Why I Chose the Ricoh GR IV Monochrome for Street Photography
Stripping Photography Down to the Essence
What’s poppin’, people? It’s Dante, currently along the Schuylkill River here in Philadelphia, thinking today about why I choose the Ricoh GR IV Monochrome for my street photography.
So I’m no stranger to Ricoh. In 2015, I picked up the GR II and made some of my earliest and best photos with that camera. Fast forward seven years, I picked up the GR III and started photographing in high contrast black and white with small JPEG files.
Now in 2026, picking up the Ricoh GR IV Monochrome and really pushing myself forward with this commitment, with this mindset shift in my practice — adopting a monochrome sensor, adopting a streamlined workflow, stripping away color, stripping away decision generally, removing friction from my life as a photographer.
It seems that the more I go forward on this journey as a photographer, the more I’m looking to subtract from the practice.

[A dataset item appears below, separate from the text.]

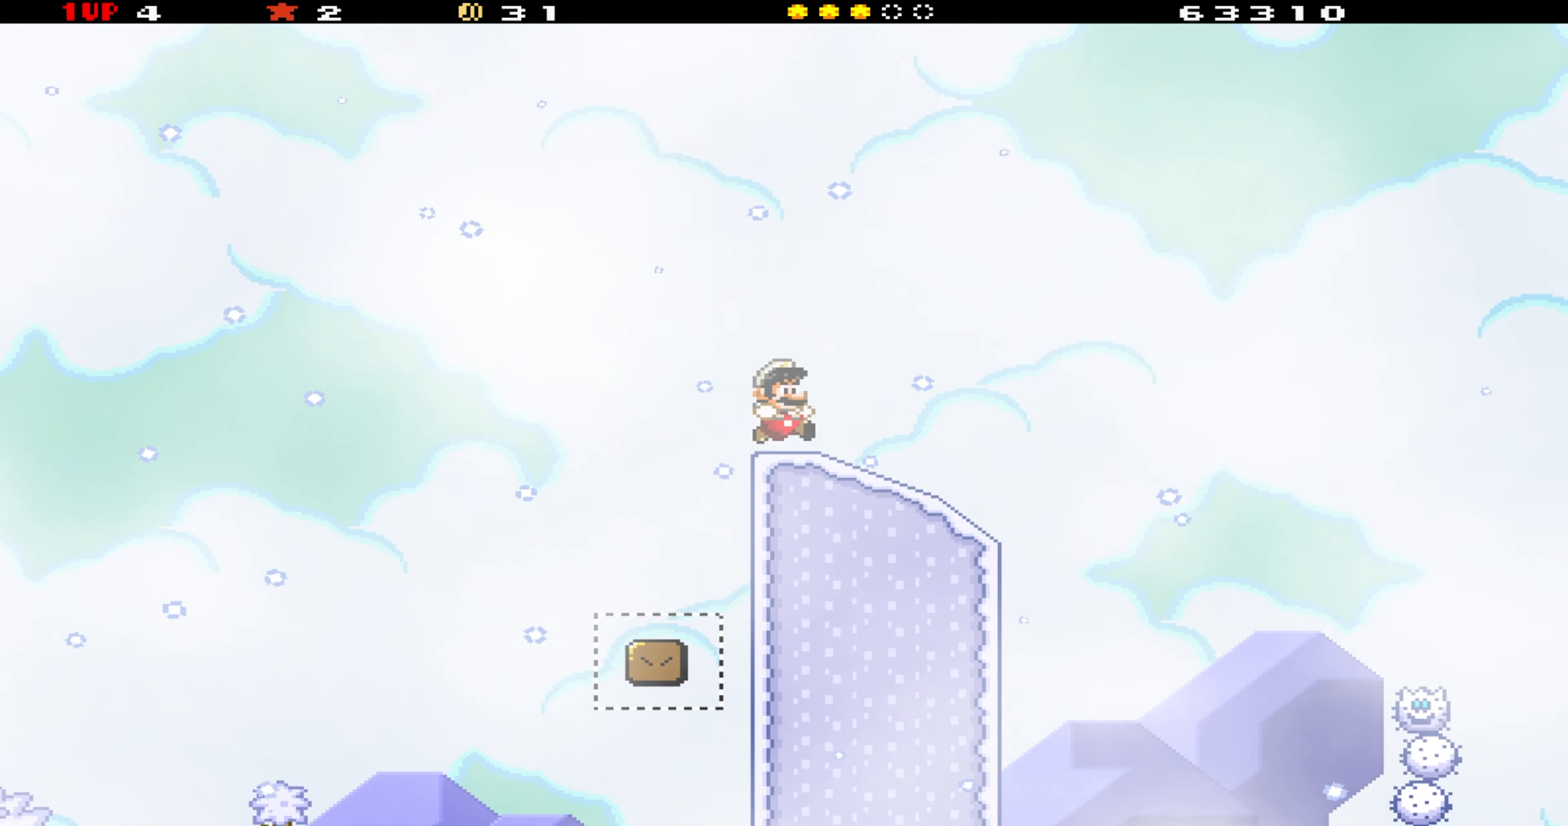
{"buttons": ["Y", "DPAD_RIGHT"], "events": [[300, "A", "down"], [400, "A", "up"]]}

I’m trying to strip away everything from photography and return to the essence of the medium.
Commitment Changes How You See
I’m not going to sit here and tell you about the technical details of the camera system — how it renders life on the sensor or what the files look like.
But I will tell you that the way your mind shifts when committing to a practice — when committing to black and white photography — is unlike anything.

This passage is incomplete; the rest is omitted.